- WHAT TO DO:
Only the lines below from the one containing "Don't those big theaters have their own" to the one containing "house theaters. And so what we found is" should be repeated, both included and unchanged.

- DATASET EXTRACT:

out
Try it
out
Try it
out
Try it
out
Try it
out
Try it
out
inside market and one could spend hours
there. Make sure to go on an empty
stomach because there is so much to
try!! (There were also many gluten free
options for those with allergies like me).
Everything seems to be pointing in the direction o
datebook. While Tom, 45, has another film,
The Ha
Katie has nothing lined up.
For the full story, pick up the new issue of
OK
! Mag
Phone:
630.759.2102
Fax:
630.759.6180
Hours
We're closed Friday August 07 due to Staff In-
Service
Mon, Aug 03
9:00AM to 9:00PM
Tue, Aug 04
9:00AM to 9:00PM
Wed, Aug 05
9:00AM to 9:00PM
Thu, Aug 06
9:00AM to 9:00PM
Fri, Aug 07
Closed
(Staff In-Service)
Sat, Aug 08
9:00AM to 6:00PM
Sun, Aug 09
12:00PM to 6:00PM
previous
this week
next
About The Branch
* * *
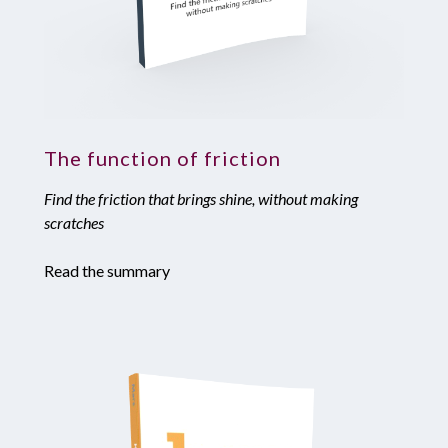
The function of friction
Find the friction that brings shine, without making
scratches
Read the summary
* * *
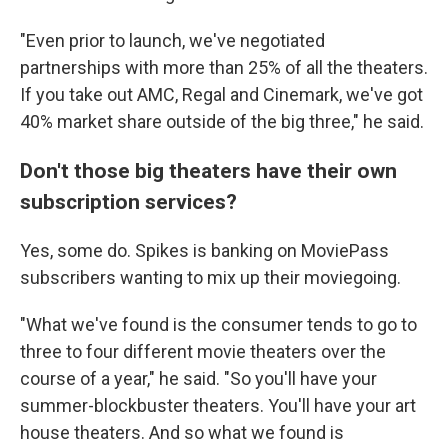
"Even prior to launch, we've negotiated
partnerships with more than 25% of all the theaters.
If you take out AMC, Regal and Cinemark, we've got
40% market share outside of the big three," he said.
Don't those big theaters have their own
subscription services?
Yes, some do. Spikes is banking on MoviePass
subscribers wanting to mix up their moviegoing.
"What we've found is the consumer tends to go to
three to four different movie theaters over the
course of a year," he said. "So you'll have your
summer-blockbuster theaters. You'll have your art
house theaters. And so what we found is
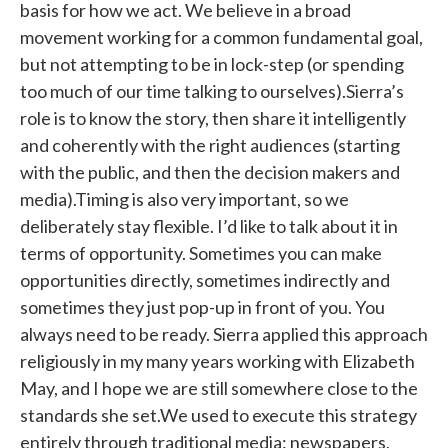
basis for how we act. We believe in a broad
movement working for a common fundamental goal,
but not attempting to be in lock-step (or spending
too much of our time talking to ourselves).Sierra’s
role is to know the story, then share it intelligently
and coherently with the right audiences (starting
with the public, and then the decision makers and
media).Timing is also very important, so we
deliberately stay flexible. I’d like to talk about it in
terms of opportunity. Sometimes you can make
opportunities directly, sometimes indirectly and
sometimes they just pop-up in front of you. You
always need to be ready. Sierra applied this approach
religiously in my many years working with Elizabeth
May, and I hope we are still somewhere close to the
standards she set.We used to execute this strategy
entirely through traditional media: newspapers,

- SOLUTION TO THIS PROBLEM:
Don't those big theaters have their own
subscription services?
Yes, some do. Spikes is banking on MoviePass
subscribers wanting to mix up their moviegoing.
"What we've found is the consumer tends to go to
three to four different movie theaters over the
course of a year," he said. "So you'll have your
summer-blockbuster theaters. You'll have your art
house theaters. And so what we found is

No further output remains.